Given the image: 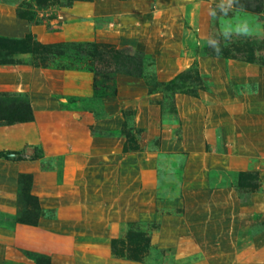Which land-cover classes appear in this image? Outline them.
Instances as JSON below:
<instances>
[{
  "label": "rangeland",
  "instance_id": "rangeland-1",
  "mask_svg": "<svg viewBox=\"0 0 264 264\" xmlns=\"http://www.w3.org/2000/svg\"><path fill=\"white\" fill-rule=\"evenodd\" d=\"M0 2L33 12L29 50L0 47V113L32 108L0 119V264H264V0ZM90 42L135 52L94 63ZM136 50L143 77L122 60ZM185 70L197 95L147 85Z\"/></svg>",
  "mask_w": 264,
  "mask_h": 264
},
{
  "label": "trees",
  "instance_id": "trees-1",
  "mask_svg": "<svg viewBox=\"0 0 264 264\" xmlns=\"http://www.w3.org/2000/svg\"><path fill=\"white\" fill-rule=\"evenodd\" d=\"M50 0H37V6L40 8H45L47 7V2ZM74 1H90V0H67L69 4H71ZM233 6L237 8H242V9H247V10H258L261 7L262 0H232ZM33 12H27L23 10L20 7H16V12L15 14L22 19H25L27 21H31L32 19V14ZM29 34H25L23 39L14 37V38H3L0 37V47H9V48H14L16 47L20 52H24L29 50V42L25 38L29 37ZM41 45V44H40ZM55 45V44H53ZM91 48L90 52V57L94 63H106L108 60L109 54L111 52H116L118 54L122 50H129L131 53H134L135 51L131 47H123L121 49L116 48L114 45L109 44V43H98V42H90L87 44ZM46 44H44L42 47H45ZM51 46V45H50ZM112 49V50H111ZM137 51V54H128L125 57H123L124 65H125V71L128 72L132 76H142V68L144 61L142 60L145 56L147 57L142 51ZM107 66H104L103 68H98V72L102 77V81H110L111 78L110 76L106 73L107 72ZM114 71H116L114 69ZM195 71V70H194ZM190 72L189 70L182 71L173 77H171L168 80H163V81H157L153 80L152 83H147V85L150 87V90H161L165 91L164 94L166 96V91L170 93V97L173 99L175 93L178 92H185V93H190L193 95H197L196 91L190 92L186 88L182 87V82L177 84V80L184 74L186 76V73L188 74ZM196 74V72H195ZM189 75H187L188 77ZM143 77V76H142ZM110 79V80H109ZM194 82L200 83L199 78L196 74V77L192 79ZM93 88L96 91H103L102 95L103 96H108L114 94L116 92L115 85H110V84H104L103 82H96L94 80ZM160 105L162 106V101L159 102ZM5 113V112H4ZM0 113V119L4 120L6 122H25L29 121L32 119V108L31 105L27 103H18L14 104L13 110H8L6 111L5 114ZM254 179V172L250 171H241L238 172L237 174V183L244 185L248 184L251 185L253 183ZM115 246L113 243L112 247V252L113 254L121 255L116 252ZM137 259V258H135ZM34 262L35 264H49V257L47 256H40V255H35L34 256Z\"/></svg>",
  "mask_w": 264,
  "mask_h": 264
},
{
  "label": "crops",
  "instance_id": "crops-1",
  "mask_svg": "<svg viewBox=\"0 0 264 264\" xmlns=\"http://www.w3.org/2000/svg\"><path fill=\"white\" fill-rule=\"evenodd\" d=\"M16 6L15 4L12 3H2L0 2V36L6 37V38H20L23 36L24 32L27 31L28 28L27 27V22L26 20L19 18L16 14ZM106 41H113V40H109V39H105ZM152 96L147 95V98H151ZM110 98H108L109 100ZM106 100V101H108ZM123 106L125 107H132L135 105H133L132 103L129 104H123ZM144 108L148 110V114H150V116H152V121L154 122V124L157 125V119H158V109H157V105H154L153 103H147L144 104L143 106H136L137 109V113L136 115V122L138 125H140L141 127H144L146 132L149 135H155L158 134L159 131L157 129V127H155L156 125L153 124H145V123H140V114L143 113ZM114 112V111H113ZM36 113V112H35ZM112 113V111H111ZM37 113L34 114L35 120L37 121ZM115 118V116H114ZM162 135V134H160ZM170 135V134H169ZM168 134H166L165 136L162 135V146L165 147L168 144V139L164 138H171ZM233 165L239 164V161L237 160L236 162L232 161Z\"/></svg>",
  "mask_w": 264,
  "mask_h": 264
}]
</instances>
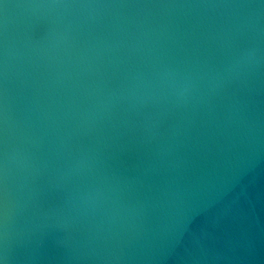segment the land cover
<instances>
[{
	"label": "water",
	"instance_id": "1",
	"mask_svg": "<svg viewBox=\"0 0 264 264\" xmlns=\"http://www.w3.org/2000/svg\"><path fill=\"white\" fill-rule=\"evenodd\" d=\"M0 264H264V0H0Z\"/></svg>",
	"mask_w": 264,
	"mask_h": 264
}]
</instances>
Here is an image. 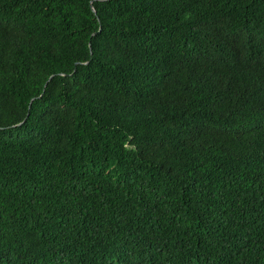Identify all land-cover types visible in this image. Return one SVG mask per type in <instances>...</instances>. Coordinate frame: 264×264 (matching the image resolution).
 Masks as SVG:
<instances>
[{
	"label": "trees",
	"instance_id": "obj_1",
	"mask_svg": "<svg viewBox=\"0 0 264 264\" xmlns=\"http://www.w3.org/2000/svg\"><path fill=\"white\" fill-rule=\"evenodd\" d=\"M0 264H264V0H0Z\"/></svg>",
	"mask_w": 264,
	"mask_h": 264
},
{
	"label": "water",
	"instance_id": "obj_2",
	"mask_svg": "<svg viewBox=\"0 0 264 264\" xmlns=\"http://www.w3.org/2000/svg\"><path fill=\"white\" fill-rule=\"evenodd\" d=\"M93 11L96 12V9L93 7Z\"/></svg>",
	"mask_w": 264,
	"mask_h": 264
}]
</instances>
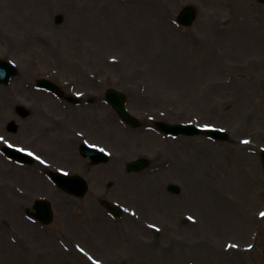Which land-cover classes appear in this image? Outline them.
I'll return each instance as SVG.
<instances>
[{
  "label": "rangeland",
  "instance_id": "obj_1",
  "mask_svg": "<svg viewBox=\"0 0 264 264\" xmlns=\"http://www.w3.org/2000/svg\"><path fill=\"white\" fill-rule=\"evenodd\" d=\"M128 3L0 0V58L18 69L8 85L0 84V103L6 108L0 111V134L35 150L53 166L45 167L46 171L32 164L18 167L0 157V264H91L79 253L83 248L94 260L102 259V264H201L205 256L210 263L264 264L260 161L264 147V4L257 0H131V8ZM186 6L197 9L196 21L188 28L175 22ZM58 14L63 16L60 25L55 23ZM244 20L249 34L239 25ZM251 34L257 39L250 38ZM120 37L125 38L123 43ZM111 57L124 61L111 63ZM76 61L84 64L83 72L75 70ZM95 74L96 81L89 80ZM41 77L59 87L71 78L78 81L74 84H78L77 93L96 90L97 100L108 88L125 91L133 114L146 112L148 117L166 121L212 124L227 129L230 136L217 143L203 136L183 139L184 144L173 143L170 148L147 129L151 126L147 116H140L145 120L140 128H132L106 103L100 109H77L79 121L71 116L64 122L68 108L76 102L69 100L66 89L62 90L68 105L44 92L34 93ZM17 106L31 111V116L20 118ZM110 115L117 119L113 124L120 139L111 140L105 134ZM53 116L62 122L55 123ZM13 120L17 126L8 129ZM29 123L33 125L28 128ZM76 131L118 152L119 160L108 166L91 164L81 156L79 140L77 144L67 142V136H75ZM243 139L250 142V149L241 148ZM68 145L73 152L67 150ZM143 153L151 154V168L128 172L126 164ZM189 159L190 165L186 163ZM166 161L174 165L157 173L154 169ZM115 163L124 166L118 177L111 172ZM57 166L78 168L89 183L84 198L65 195L47 180ZM29 177L42 178L47 187L33 189L25 183ZM155 181L162 182L158 202L156 193L147 190L148 183ZM173 184L180 187L179 195L170 193ZM40 197L47 198L53 209V221L46 227L53 239L26 219ZM105 198L135 208L140 219L120 224L104 213L106 221L99 222ZM215 200L222 204L216 207ZM19 209L25 218L17 214ZM15 215L38 231L41 240L29 237L27 228L15 222ZM185 215L195 216L199 225L189 226ZM12 222L18 237L24 238L19 246L3 233ZM96 223L106 224V237L96 231ZM150 224L162 227L164 234L155 239ZM204 245L211 250L206 255L197 250L206 249ZM227 245L236 249L225 251ZM231 251L240 253L231 255Z\"/></svg>",
  "mask_w": 264,
  "mask_h": 264
},
{
  "label": "bare ground",
  "instance_id": "obj_2",
  "mask_svg": "<svg viewBox=\"0 0 264 264\" xmlns=\"http://www.w3.org/2000/svg\"><path fill=\"white\" fill-rule=\"evenodd\" d=\"M129 1V6L132 8V6H131V0H126V2H128ZM137 10L136 11H141V12H143L140 8H136ZM147 10L146 9H144V12H146ZM143 12V13H144ZM231 25V23H229V25H228V27ZM239 25L240 26H243V32H245L246 30H244L245 28H246V20H244L242 23H239ZM239 26H238V24H236V28H238ZM246 33L247 34H249V32L248 31H246ZM250 38H252V39H257V35L256 36H254L253 34H251L250 35ZM125 40V38L124 37H120V41L123 43V41ZM123 59V58H122ZM122 59H121V61H117V63H121V62H123L124 61V59H123V61H122ZM78 64H75L76 66H75V70H79L84 64L82 63V62H79V61H76ZM120 65V64H119ZM119 65H117V66H114V67H112V68H114V69H117V68H119ZM79 72V71H78ZM90 80V79H89ZM90 84V83H89ZM32 95H34L33 93H31V95H29V96H32ZM7 96V95H6ZM32 97H34V96H32ZM37 100H39V98H36ZM83 102V101H82ZM86 104V103H85ZM80 106H81V104H80ZM84 107V106H83ZM5 111V106H4V104H2V103H0V111H3L2 109ZM75 110V114L74 113H72V111L71 110ZM68 114H69V118L72 116V118L74 117L75 118V120H76V122H78L79 120H77L78 118H80V116H78V115H80L78 112H77V109H75V108H71L70 109V111L68 112ZM73 114H74V116H73ZM107 125H108V128H106L105 129V134L107 135V137H108V139H111V140H114V139H120V136H119V134H118V132H117V127L113 124V123H110V120H109V118L107 119ZM80 125H82L81 123H79ZM32 125L33 124H31V123H29V125L27 126L28 128H29V126L30 127H32ZM124 144H125V141H124ZM68 147H69V145H68ZM242 148V147H241ZM241 148H239V150L240 151H242L241 150ZM67 150H68V148H67ZM244 150V149H243ZM69 151H70V153L71 152H73V150H72V148H70L69 149ZM183 162H186V161H183ZM191 160L189 159L188 160V162H186V163H189V165L191 164ZM34 167L36 168V169H41L40 168V166L37 164V163H35V165H34ZM123 168H124V166L123 165H117V164H115L113 167H112V170H111V172H112V174L114 175H116V176H119V173H120V171L121 170H123ZM171 167H169L167 170H169ZM13 170L14 171H17L18 170V168H16V167H14L13 168ZM166 170V171H167ZM163 174V173H162ZM152 175V174H151ZM199 175H201V174H199ZM35 176V175H34ZM123 177H125L124 175H123ZM30 177L29 178H27V180H26V184H28V186H30V187H32L33 189H35V190H39V189H43V188H45V187H47V184H46V182L42 179V178H40V179H38L37 177H34V178H31L30 180ZM149 183H151V184H149ZM148 183V186H147V190H149L151 193H153L154 195H155V193H156V195H155V201L156 202H158L159 200H158V198L160 197V194H159V190H160V188H161V181H155V182H149ZM157 196H158V198H157ZM169 201L171 202V203H173V202H175V201H173L172 199H169ZM216 201V204H215V206L216 207H219L220 206V204H222V203H220L221 202V200H215ZM17 203H21L20 201H16ZM57 205H59V204H57ZM219 205V206H218ZM23 207V209H25L24 208V205L22 206ZM58 208L60 209V207L58 206ZM169 210V209H168ZM60 212L62 211V209H60L59 210ZM19 212V213H18ZM18 212H17V214L18 215H20L21 214V212H22V210L21 209H19L18 210ZM22 216V215H21ZM14 219H16L15 220V222H18V224L21 226V227H23L24 229H26L27 228V231H28V235H29V237H34L35 239H40L41 240V236L39 235V233H38V231H36L35 229H33L32 228V226H27V225H24L23 223H22V221H21V218H19L17 215H15V218ZM12 225L14 226L15 224L12 222ZM10 231H11V233L10 232H8L7 233V238L9 239V240H11V242L13 243V239H12V236L11 235H15V236H17L18 235V229H15V228H13L11 225H10ZM94 228L96 229V231L98 232V233H101V235H102V237L104 238V236L106 237V234L108 233V229L106 228V224L105 223H100V224H95L94 225ZM103 230L105 231V232H103ZM104 234V235H103ZM8 236H10V237H8ZM2 239H4V241H5V238H2ZM205 247H206V245H204ZM0 247H2V241L0 240ZM12 248V247H11ZM197 250H201V251H203L202 253H204L203 255H206V253H208V252H206V251H211L210 249H209V246L208 247H206V249H204V248H197ZM239 253H240V251H239ZM239 253H237V252H235V251H231V255H238ZM210 254V253H209ZM74 258H78V256L77 255H75V254H73L72 255ZM78 260H80V259H78ZM200 262H201V264H209L210 263V259L209 258H207V256H205L203 259H201L200 260ZM85 264H86V262H85ZM210 264H218L217 262H215V261H211V263Z\"/></svg>",
  "mask_w": 264,
  "mask_h": 264
},
{
  "label": "water",
  "instance_id": "obj_3",
  "mask_svg": "<svg viewBox=\"0 0 264 264\" xmlns=\"http://www.w3.org/2000/svg\"><path fill=\"white\" fill-rule=\"evenodd\" d=\"M263 1L264 0H260V2H263ZM195 15H196V11L192 8H188L182 13V15L180 17V22L185 24V25H190L194 21ZM57 22L58 23L62 22L61 16L57 17ZM0 73L3 74L6 79H8L11 75H13L15 73V71L10 65L5 64L4 62L0 61ZM6 79H4L3 82H5ZM107 98H108V101L110 103H112L113 106L117 109V111L120 113V115L126 121L133 124V119H131L128 116V114L126 113L125 108H124V102H125L124 96L119 94L118 92L110 91L108 93ZM187 131L191 132V133L196 132V130H190V131L187 130ZM17 157H18V155H17ZM263 161H264V155H263ZM136 168H137L136 166L135 167H129V169H131V170L136 169ZM61 185L64 186L63 183ZM175 190L177 191L176 188H173V191H175ZM82 193H84V192H82ZM77 194H80V193L77 192ZM36 207L40 212V216L45 217V222H47V223L50 222L52 219V212H51V208H50L49 204L48 203H39Z\"/></svg>",
  "mask_w": 264,
  "mask_h": 264
},
{
  "label": "snow or ice",
  "instance_id": "obj_4",
  "mask_svg": "<svg viewBox=\"0 0 264 264\" xmlns=\"http://www.w3.org/2000/svg\"><path fill=\"white\" fill-rule=\"evenodd\" d=\"M0 139H2V137H0ZM244 143H248V141H244ZM9 146H11V145H9ZM101 151H103V149H101ZM262 215H264V214H262Z\"/></svg>",
  "mask_w": 264,
  "mask_h": 264
}]
</instances>
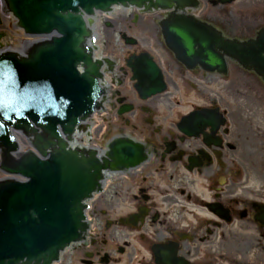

________________________________________

_Objective_
Which lines in the rows above contain the string "trees"? Pull out each of those lines and list them.

_Task result_
  "label": "trees",
  "instance_id": "trees-1",
	"label": "trees",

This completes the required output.